Neue Formen der Mobilität wie die Idee des Ridesharing sind sehr wichtig für urbane Kontexte, weil es die einzige Möglichkeit ist, einen gut portionierbaren Autobaustein im Rahmen eines effizienten Stadtverkehrs anzubieten. Denn auch in der Stadt wird es weiterhin Bedarf für Individualverkehr geben. Ein Teil dieses Bedarfs kann auch durch Roller und Bikesharing-Systeme gedeckt werden, wobei ich nicht ganz so überzeugt bin, dass das einen großen Anteil an der Mobilitätswende haben wird. Aber jede Form von neuer Mobilität, die auf elektromobiler Basis an das System der öffentlichen Mobilität andockt und dazu beiträgt, dass die Leute ihr eigenes Auto abschaffen oder stehen lassen, ist erst einmal eine gute Sache.
Gilt das auch für Flugtaxis oder Drohnen?
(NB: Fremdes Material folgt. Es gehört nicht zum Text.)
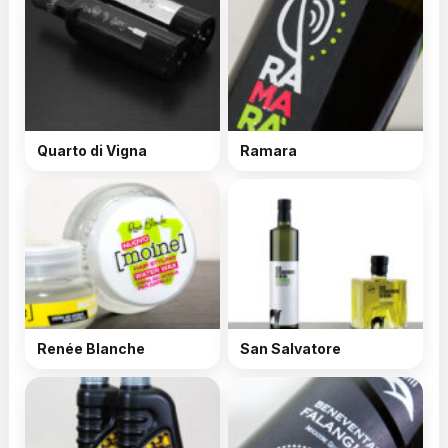
Quarto di Vigna
Ramara
Renée Blanche
San Salvatore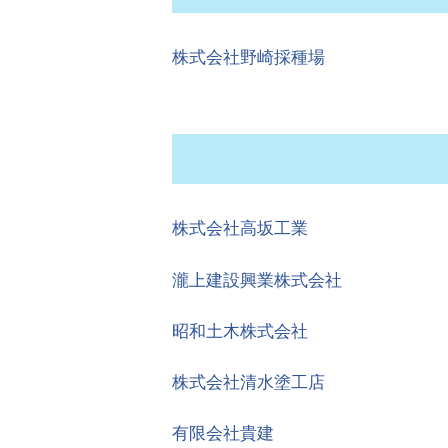
株式会社野崎採種場
株式会社高坂工業
瀧上建設興業株式会社
昭和土木株式会社
株式会社清水塗工店
有限会社貴建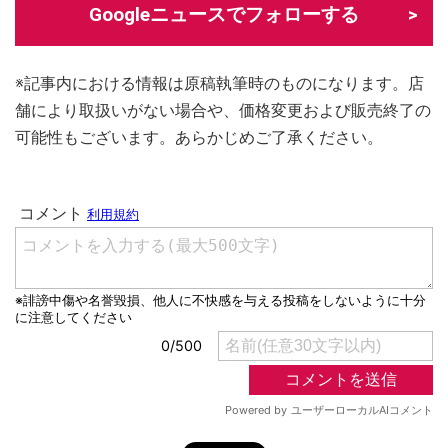
Googleニュースでフォローする
※記事内における情報は原稿執筆時のものになります。店
舗により取扱いがない場合や、価格変更および販売終了の
可能性もございます。あらかじめご了承ください。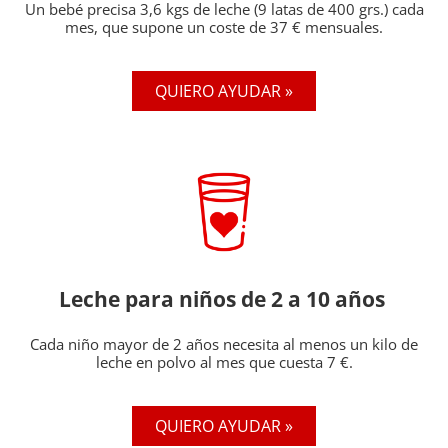
Un bebé precisa 3,6 kgs de leche (9 latas de 400 grs.) cada
mes, que supone un coste de 37 € mensuales.
QUIERO AYUDAR »
Leche para niños de 2 a 10 años
Cada niño mayor de 2 años necesita al menos un kilo de
leche en polvo al mes que cuesta 7 €.
QUIERO AYUDAR »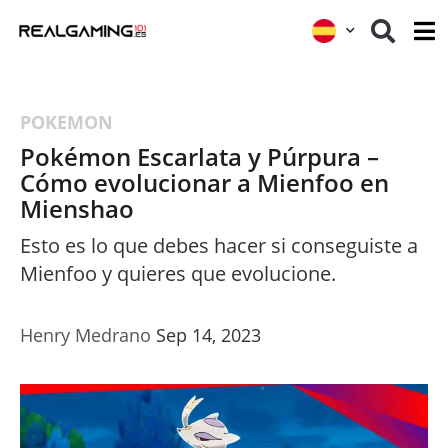
POKEMON
Pokémon Escarlata y Púrpura –
Cómo evolucionar a Mienfoo en
Mienshao
Esto es lo que debes hacer si conseguiste a
Mienfoo y quieres que evolucione.
Henry Medrano
Sep 14, 2023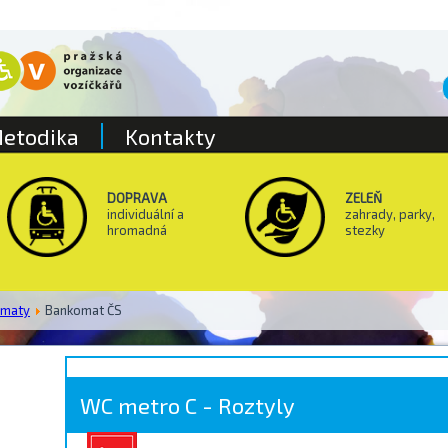
etodika
Kontakty
DOPRAVA
ZELEŇ
individuální a
zahrady, parky,
hromadná
stezky
omaty
Bankomat ČS
WC metro C - Roztyly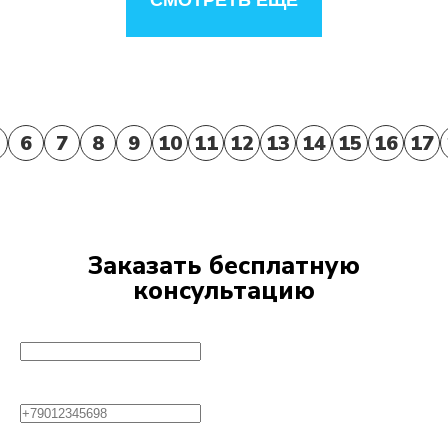
СМОТРЕТЬ ЕЩЕ
6
7
8
9
10
11
12
13
14
15
16
17
Заказать бесплатную
консультацию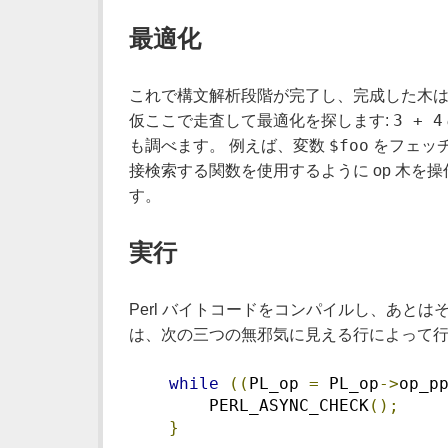
最適化
これで構文解析段階が完了し、完成した木は P
3 + 4
仮ここで走査して最適化を探します:
$foo
も調べます。 例えば、変数
をフェッチ
接検索する関数を使用するように op 木を
す。
実行
Perl バイトコードをコンパイルし、あと
は、次の三つの無邪気に見える行によって行
while
((
PL_op 
=
 PL_op
->
op_p
        PERL_ASYNC_CHECK
();
}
Auch für diese Mobilitätsangebote gibt es einen Bedarf, etwa wenn es um besonders kritische Transporte geht. Vielleicht kann man ja auch einmal einen Staatsgast in Berlin per Lufttaxi ins Kanzleramt fliegen, statt immer gleich die Straße des 17. Juni zu sperren und damit den Stadtverkehr zum Erliegen zu bringen. Das wird aber kein massenleistungsfähiges System sein, davon bin ich fest überzeugt. Der Energieaufwand, Menschen mit Volocoptern oder Drohnen durch die Luft zu transportieren, ist im Übrigen enorm. Dafür sollten wir keine wertvollen regenerativen Energien verwenden.
Sie haben sich wiederholt dafür ausgesprochen, dass die Kommunen die Mobilitätswende selbst in die Hand nehmen und nicht auf Bund und Länder warten. Kann das funktionieren?
In den Kommunen gibt es eine große Fühlungsnähe zwischen Problementstehung und Problemlösung, und auch die Nähe von Politik und Bürgern ist vorhanden. Das ist wichtig, denn wir brauchen für eine Mobilitätswende eine sehr mutige Politik, und den Kommunen stehen viele Instrumente zur Verfügung, etwa beim Management von Parkraum. Sie brauchen aber natürlich die Unterstützung von der Landes- und Bundespolitik sowie von der europäischen Ebene, gerade bei den großen Regulierungs- und Infrastrukturthemen. Beides zusammen, dann wird ein Schuh draus.